Project Summary / Abstract Acute respiratory distress syndrome (ARDS) is a common, costly, and often fatal inflammatory lung injury with an in-hospital mortality rate exceeding 40%. The leading cause is sepsis, termed sepsis-induced ARDS (si- ARDS). The incidence of ARDS spikes during bacterial and viral outbreaks, such as the H1N1 and COVID-19 pandemics. Chronic comorbidities, particularly metabolic syndrome (MetS), are independently associated with increased ARDS severity, highlighting a critical gap in understanding and managing these patients. This project aims to address the research gap surrounding multimorbidity and its effects on si-ARDS via endothelial-extracellular vesicle (EV) dysregulation. Our central hypothesis is that patients' baseline comorbidities influence EV intercellular cargo, which in turn affects the pulmonary endothelial cell (EC) response in si-ARDS, explaining clinical heterogeneity. The long-term goal is to define ICU subphenotypes based on multimorbidity status and explore how chronic conditions affect the endothelial-EV response to septic insults and lung injury to inform novel therapeutic strategies. We will leverage the Sepsis ECMO and ARDS (SEA) biorepository, an established biobank at Rhode Island Hospital's medical ICU, with over 260 participants enrolled. The study aims to validate preliminary observations in a larger, more diverse cohort of participants while isolating EVs for mechanistic experiments.
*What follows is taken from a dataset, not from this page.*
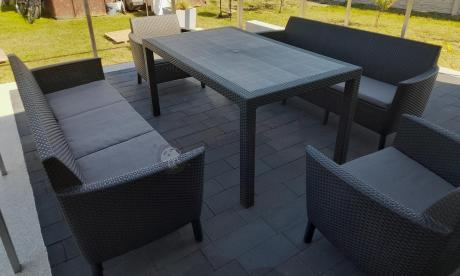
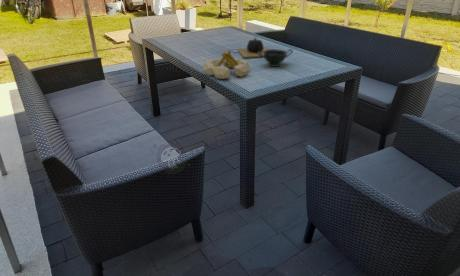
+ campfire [202,49,251,80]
+ teapot [236,37,269,59]
+ bowl [258,48,294,68]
We propose to: Aim 1: Identify subphenotypes of sepsis and si-ARDS participants based on chronic comorbidities via unsupervised cluster analysis and test each subphenotype's associations with clinical outcomes such as si- ARDS development and severity, mechanical ventilation, ICU length of stay, and in-hospital mortality. Aim 2: Determine and compare how EVs isolated from si-ARDS subphenotypes affect EC function. Aim 2a: Characterize and compare isolated EVs by cellular origin, then co-incubate EVs with naïve human pulmonary microvascular ECs and perform EC function assays. Aim 2b: Conduct mediation analysis to determine what portion of the observed risk between si-ARDS subphenotypes and clinical outcomes is mediated by EV-EC interaction. This innovative approach aims to phenotype sepsis and si-ARDS patients based on naturally co-occurring comorbidity clusters and unravel EV-EC interactions driving these subphenotypes, providing critical insights for precision-based treatments and preparing for future pandemics.